Williams, who beat Sharapova in the French Open final earlier this month, opens defense of her title Tuesday against Mandy Minella.
When Victoria Azarenka’s right knee gave way, she slid to the slippery turf and began sobbing. The No. 2 seed closed out her 6-1, 6-2 victory over Maria Joao Koehler after tumbling near the baseline and injuring her right knee in the second game of the second set.
After a visit from the trainer that lasted about 10 minutes, Azarenka played the rest of the match with a heavy wrap on her right knee. She was limping noticeably and winced after several points.
But Koehler, making her Wimbledon debut, did not have the power or consistency to make Azarenka pay for her diminished mobility. Azarenka won the match easily despite struggling with her serve, finishing with nine double-faults.

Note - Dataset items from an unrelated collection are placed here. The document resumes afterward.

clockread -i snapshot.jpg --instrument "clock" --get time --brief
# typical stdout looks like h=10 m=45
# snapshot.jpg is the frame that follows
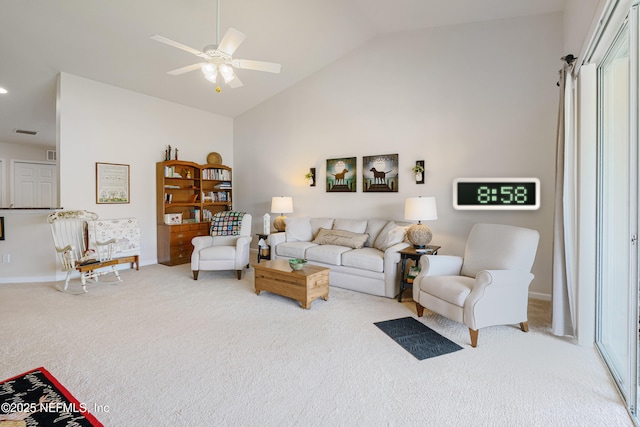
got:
h=8 m=58
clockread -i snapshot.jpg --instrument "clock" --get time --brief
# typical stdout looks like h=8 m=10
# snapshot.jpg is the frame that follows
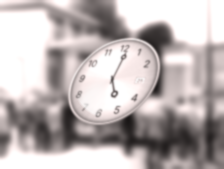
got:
h=5 m=1
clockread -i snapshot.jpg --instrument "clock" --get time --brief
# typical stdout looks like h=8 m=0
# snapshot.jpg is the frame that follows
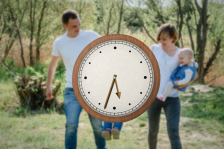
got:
h=5 m=33
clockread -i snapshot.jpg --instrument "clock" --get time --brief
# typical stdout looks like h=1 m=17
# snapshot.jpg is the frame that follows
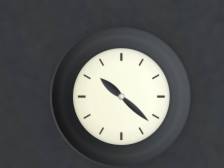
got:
h=10 m=22
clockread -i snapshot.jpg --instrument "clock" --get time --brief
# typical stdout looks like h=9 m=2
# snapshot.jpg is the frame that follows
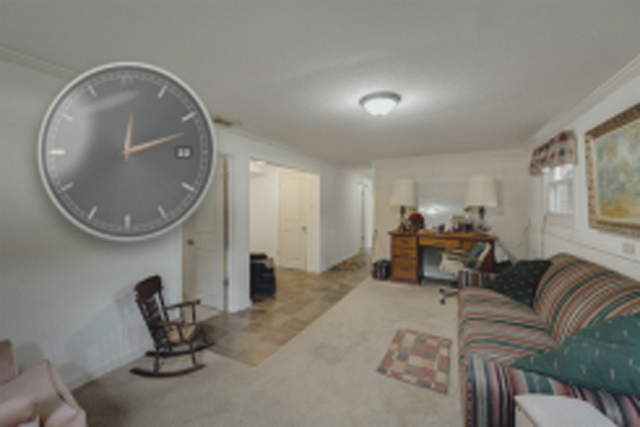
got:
h=12 m=12
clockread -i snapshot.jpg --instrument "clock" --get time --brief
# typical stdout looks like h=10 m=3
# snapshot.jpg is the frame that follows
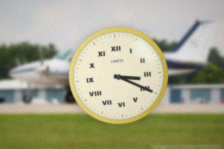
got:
h=3 m=20
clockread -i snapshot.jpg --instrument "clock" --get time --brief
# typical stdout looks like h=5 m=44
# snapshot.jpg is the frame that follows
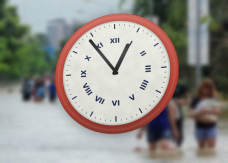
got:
h=12 m=54
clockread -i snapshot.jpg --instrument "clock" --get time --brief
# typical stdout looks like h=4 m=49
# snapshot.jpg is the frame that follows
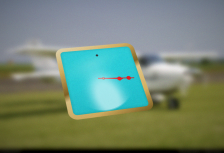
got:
h=3 m=16
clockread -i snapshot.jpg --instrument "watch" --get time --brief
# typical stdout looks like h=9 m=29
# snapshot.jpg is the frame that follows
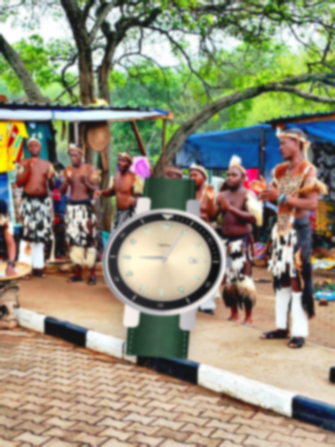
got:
h=9 m=4
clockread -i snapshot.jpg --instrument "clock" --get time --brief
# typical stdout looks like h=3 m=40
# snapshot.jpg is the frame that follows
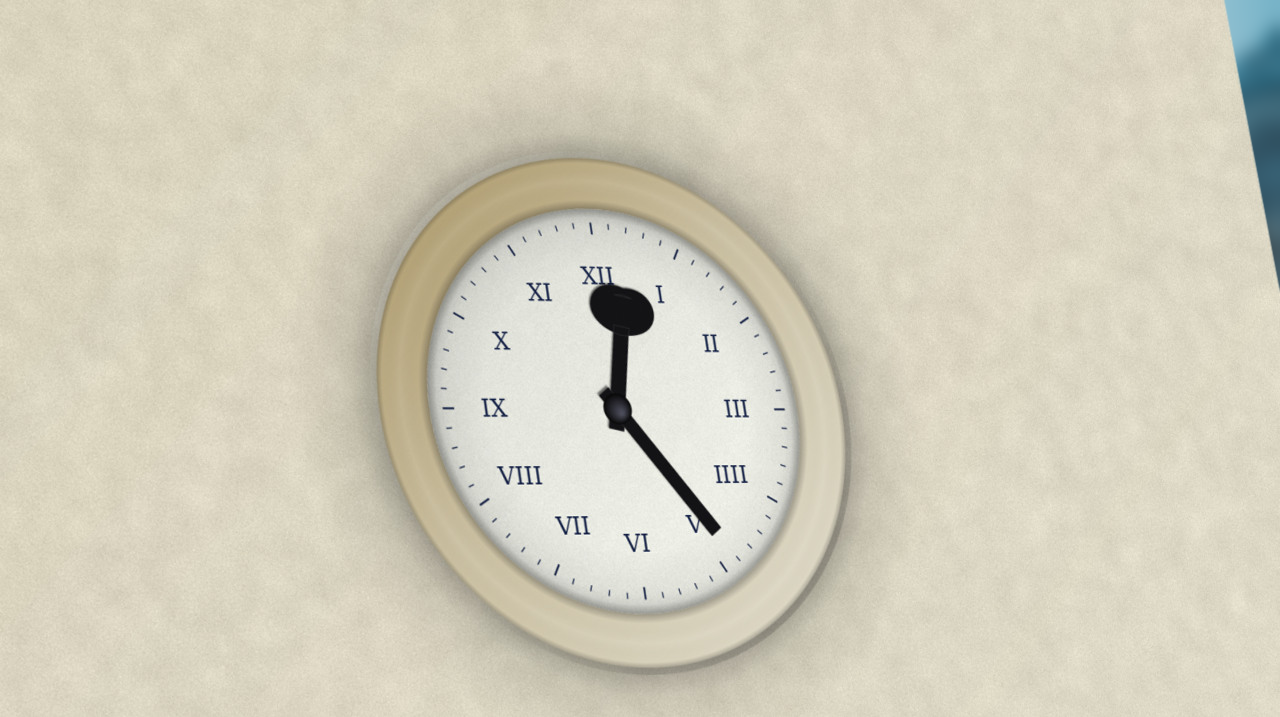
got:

Sloane Stephens took only 62 minutes to brush aside fellow American Jamie Hampton, 6-3, 6-3, then renewed one of her favorite traditions — a trip to a nearby Indian restaurant for dinner. ‘‘We need to speed this up,’’ Stephens said in her postmatch interview. ‘‘Normally I get the chicken tikka masala, but the last two nights I've got the chicken korma.’’ Stephens was a bright spot on an otherwise disappointing day for the American women. Seven of them lost their first-round matches. The only two to advance — Stephens and Christina McHale — were pitted against other Americans . . . Playing in her first grass court tournament as a professional, Monica Puig produced the first upset by defeating the fifth-seeded Sara Errani, 6-3, 6-2. Puig, 19, made her Grand Slam debut this year at the French Open, where she became the first woman from Puerto Rico to reach the third round. Errani, who had reached the semifinals or better at three of the last five Grand Slams, withdrew from last week’s warm-up at Eastbourne with a leg injury.
Hewitt shows form
An Aussie fan dressed in yellow and green rushed down to where Lleyton Hewitt was signing autographs and handed his cap to the former Wimbledon champion. Hewitt grabbed the hat, placed it backward on his head, and kept walking down the line. Yes, for at least one day, this felt like old times — the 2002 champion taking what he wanted at the All England Club and getting nothing but cheers in return. Hewitt, 32, defeated 11th-seeded Stanislas Wawrinka, 6-4, 7-5, 6-3, for his first win in a Grand Slam this year. Hewitt, ranked 70th, says he’s feeling good again after radical fusion surgery on his left big toe that several doctors said would end his career . . . Defending champion Roger Federer started his quest for an eighth Wimbledon title with a 6-3, 6-2, 6-0, win over Victor Hanescu in 68 minutes.